Scientific classification
- Kingdom: Animalia
- Phylum: Chordata
- Class: Aves
- Order: Passeriformes
- Family: Sturnidae
- Genus: Scissirostrum Lafresnaye, 1845
- Species: S. dubium
- Binomial name: Scissirostrum dubium (Latham, 1801)
- Synonyms: Lanius dubium (protonym)

= Grosbeak starling =

- Genus: Scissirostrum
- Species: dubium
- Authority: (Latham, 1801)
- Conservation status: LC
- Synonyms: Lanius dubium (protonym)
- Parent authority: Lafresnaye, 1845

Species of bird

The grosbeak starling (Scissirostrum dubium), also known as the grosbeak myna, finch-billed myna, or scissor-billed starling, is a species of starling in the family Sturnidae. It is monotypic in the genus Scissirostrum. It is endemic to Sulawesi, Indonesia, where its natural habitat is tropical lowland, and sometimes subtropical montane, lightly wooded forest areas and wetlands. It is threatened in the wild by habitat loss, and by birds being captured for the cagebird trade.

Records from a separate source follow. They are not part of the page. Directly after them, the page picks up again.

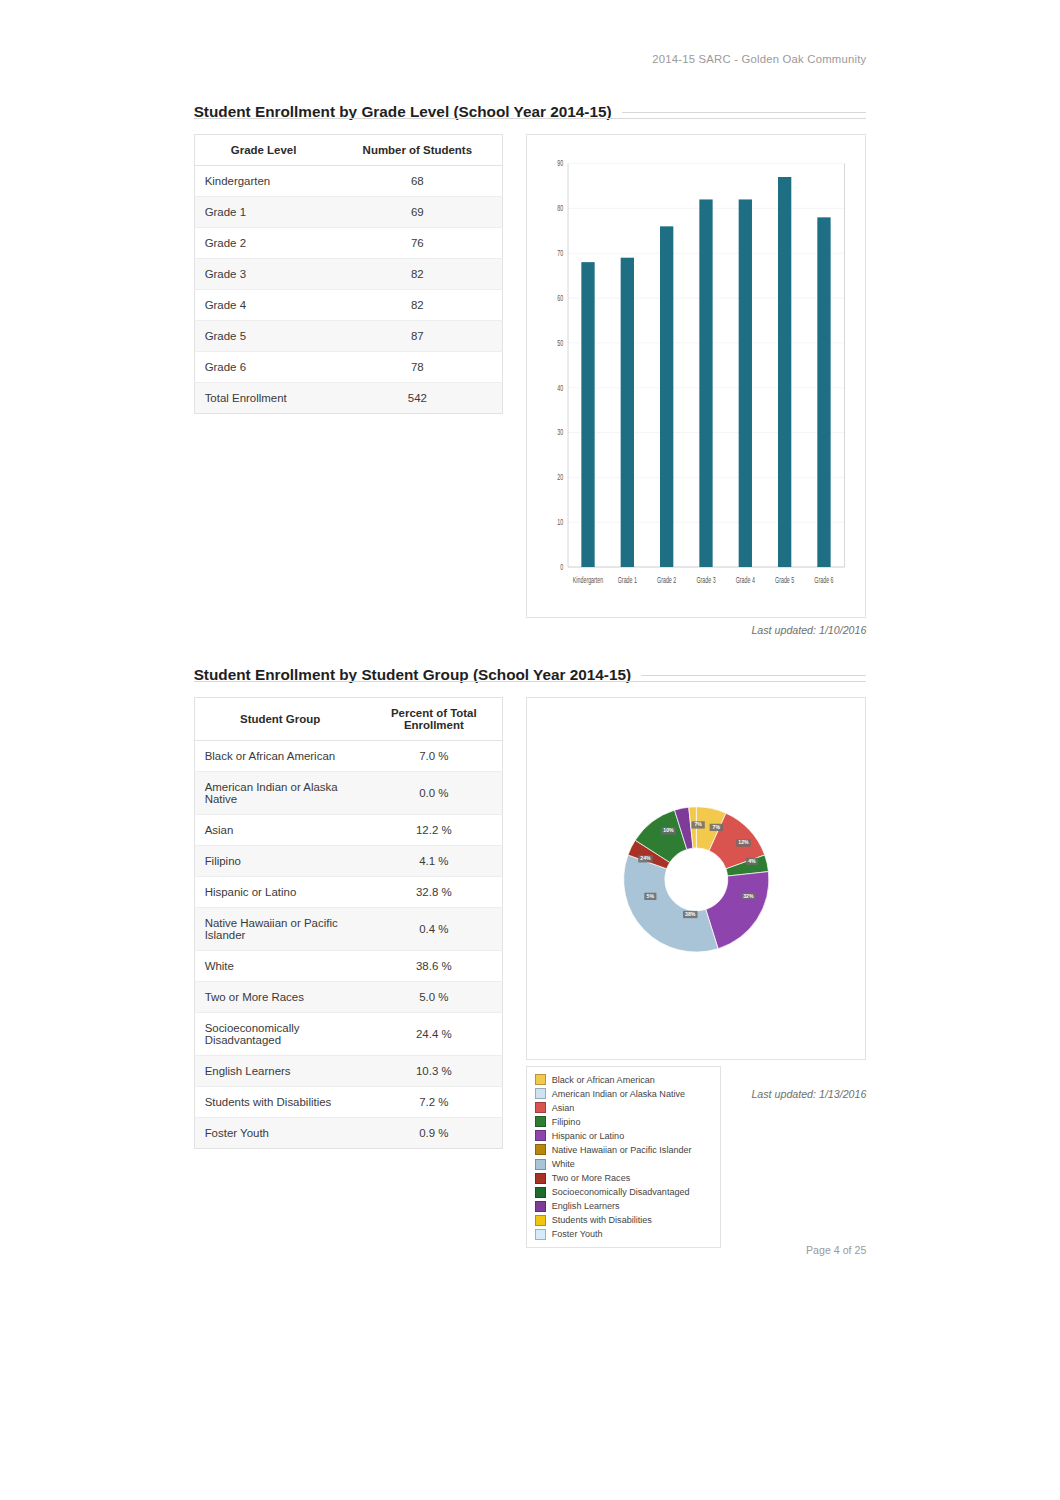2014-15 SARC - Golden Oak Community
Student Enrollment by Grade Level (School Year 2014-15)
| Grade Level | Number of Students |
| --- | --- |
| Kindergarten | 68 |
| Grade 1 | 69 |
| Grade 2 | 76 |
| Grade 3 | 82 |
| Grade 4 | 82 |
| Grade 5 | 87 |
| Grade 6 | 78 |
| Total Enrollment | 542 |
90 80 70 60 50 40 30 20 10 0 Kindergarten Grade 1 Grade 2 Grade 3 Grade 4 Grade 5 Grade 6
Last updated: 1/10/2016
Student Enrollment by Student Group (School Year 2014-15)
| Student Group | Percent of Total Enrollment |
| --- | --- |
| Black or African American | 7.0 % |
| American Indian or Alaska Native | 0.0 % |
| Asian | 12.2 % |
| Filipino | 4.1 % |
| Hispanic or Latino | 32.8 % |
| Native Hawaiian or Pacific Islander | 0.4 % |
| White | 38.6 % |
| Two or More Races | 5.0 % |
| Socioeconomically Disadvantaged | 24.4 % |
| English Learners | 10.3 % |
| Students with Disabilities | 7.2 % |
| Foster Youth | 0.9 % |
7% 7% 12% 4% 32% 38% 5% 24% 10%
Black or African American
American Indian or Alaska Native
Asian
Filipino
Hispanic or Latino
Native Hawaiian or Pacific Islander
White
Two or More Races
Socioeconomically Disadvantaged
English Learners
Students with Disabilities
Foster Youth
Last updated: 1/13/2016
Page 4 of 25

This species nests in colonies, which frequently contain hundreds of pairs. Its nests are bored in rotting or dying tree trunks in woodpecker style. It eats fruit, insects, and grain. Grosbeak starlings are highly vocal, at their colonies and in feeding flocks.

The grosbeak starling was first described by the English ornithologist John Latham in 1801 under the binomial name Lanius dubium.

New populations, derived from escaped cagebirds, have been found breeding in Kalimantan in Borneo, and in Java.